Desconectar, ainda que por um tempo, não é fraqueza. É ato de coragem. É o início de um retorno — à voz, à paixão, à sanidade.
Hoje, vejo aquele encontro no café como um sinal. Um sussurro de Deus, me alertando de que minha relação com as redes precisava mudar.
A semente que ela plantou cresceu. Até que um dia, sem planos mirabolantes ou despedidas dramáticas, deletei o aplicativo do meu celular.
Só cansei.
Foi então que descobri: não era só eu.
Assisti a um vídeo do criador de conteúdo Elton Luiz, onde ele apresenta um plano estruturado para sair do Instagram (bem mais inteligente hahaha ) — mesmo ainda dependendo parcialmente da rede para sua renda.
No mesmo vídeo, ele menciona um texto do Alexandre Zara aqui no Substack: “Guia de conteúdo para não depender do Instagram”. Uma leitura que me trouxe clareza e recomendo a leitura.
Curiosa, fui até o canal do Zara no YouTube — e fiquei.
Estou há pouco tempo no Substack, mas já percebo esse movimento silencioso que ele fala: Grandes criadores de conteúdo estão aparecendo por aqui.
Testando. Observando. Buscando algo diferente.
A crítica do próprio Zara é direta: muitos desses criadores ajudaram a saturar a internet com conteúdos rápidos, rasos e descartáveis — e agora estão exaustos.
Querem fugir da internet que ajudaram a construir.
Claro, sair do Instagram não é uma linha reta. Esses conteúdos me fizeram pensar que talvez precise voltar — nem que seja por um tempo — para contar que agora estou em outros lugares.

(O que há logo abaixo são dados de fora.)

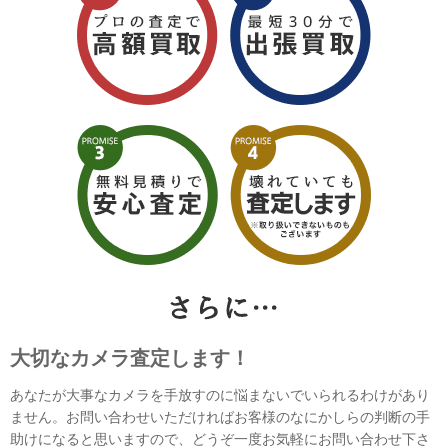
大切なカメラ査定します！
あなたが大事なカメラを手放すのに悩まないでいられるわけがあり
ません。お問い合わせいただければお客様のなにかしらの判断の手
助けになると思いますので、どうぞ一度お気軽にお問い合わせ下さ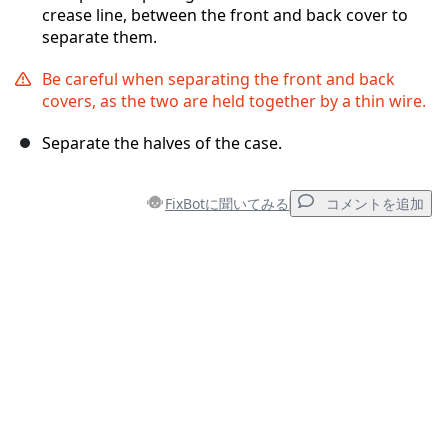
crease line, between the front and back cover to
separate them.
Be careful when separating the front and back
covers, as the two are held together by a thin wire.
Separate the halves of the case.
FixBotに聞いてみる
コメントを追加
コメントを追加
コメントを追加
キャンセル
コメントを投稿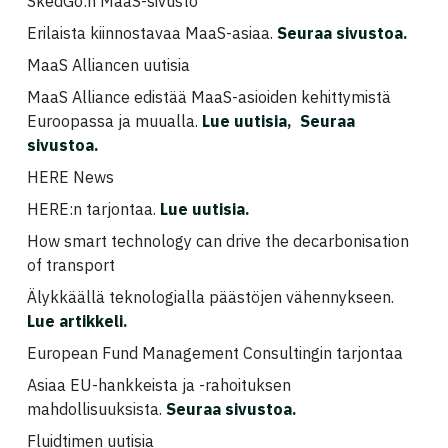
SkedGo:n MaaS-sivusto
Erilaista kiinnostavaa MaaS-asiaa.
Seuraa sivustoa
.
MaaS Alliancen uutisia
MaaS Alliance edistää MaaS-asioiden kehittymistä
Euroopassa ja muualla.
Lue uutisia
,
Seuraa
sivustoa.
HERE News
HERE:n tarjontaa.
Lue uutisia
.
How smart technology can drive the decarbonisation
of transport
Älykkäällä teknologialla päästöjen vähennykseen.
Lue artikkeli
.
European Fund Management Consultingin tarjontaa
Asiaa EU-hankkeista ja -rahoituksen
mahdollisuuksista.
Seuraa sivustoa
.
Fluidtimen uutisia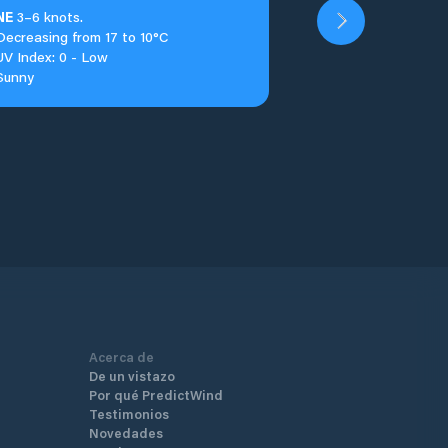
NE
3–6 knots.
Decreasing from 17 to 10°C
UV Index: 0 - Low
Sunny
Acerca de
De un vistazo
Por qué PredictWind
Testimonios
Novedades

Que o trabalho continua, só mudou de endereço.
E tudo bem.
Não é contradição. É estratégia.
Minha intenção nunca foi desaparecer, mas encontrar jeitos mais sustentáveis de aparecer.
Hoje, estou testando essas plataformas: YouTube, Pinterest, blog e Substack.
São espaços onde posso criar com mais calma e menos pressão.
Mas sejamos honestos: não existe plataforma perfeita. Todas têm seus algoritmos e também mudam o tempo todo.
O que as diferencia do Instagram é que, em muitas delas, o conteúdo dura mais — tem fôlego, pode ser encontrado dias (ou meses) depois, e isso muda tudo.
Mas não vamos romantizar.
Ainda existe a realidade de que estar nesses espaços e ser vista exige um percurso longo, estratégico e constante (olha ela aí, ainda preciso fazer as pazes com essa palavrinha).
Sair do Instagram não significa se esconder.
Significa escolher onde e como se construir — com intenção.
Não é sobre abandonar tudo.
É sobre retomar o controle.
Não é sobre romantizar o "sumir".
É sobre escolher onde — e como — a gente quer existir online.
As redes sociais não vão deixar de existir.
Mas cabe a nós construirmos uma relação mais saudável e sustentável.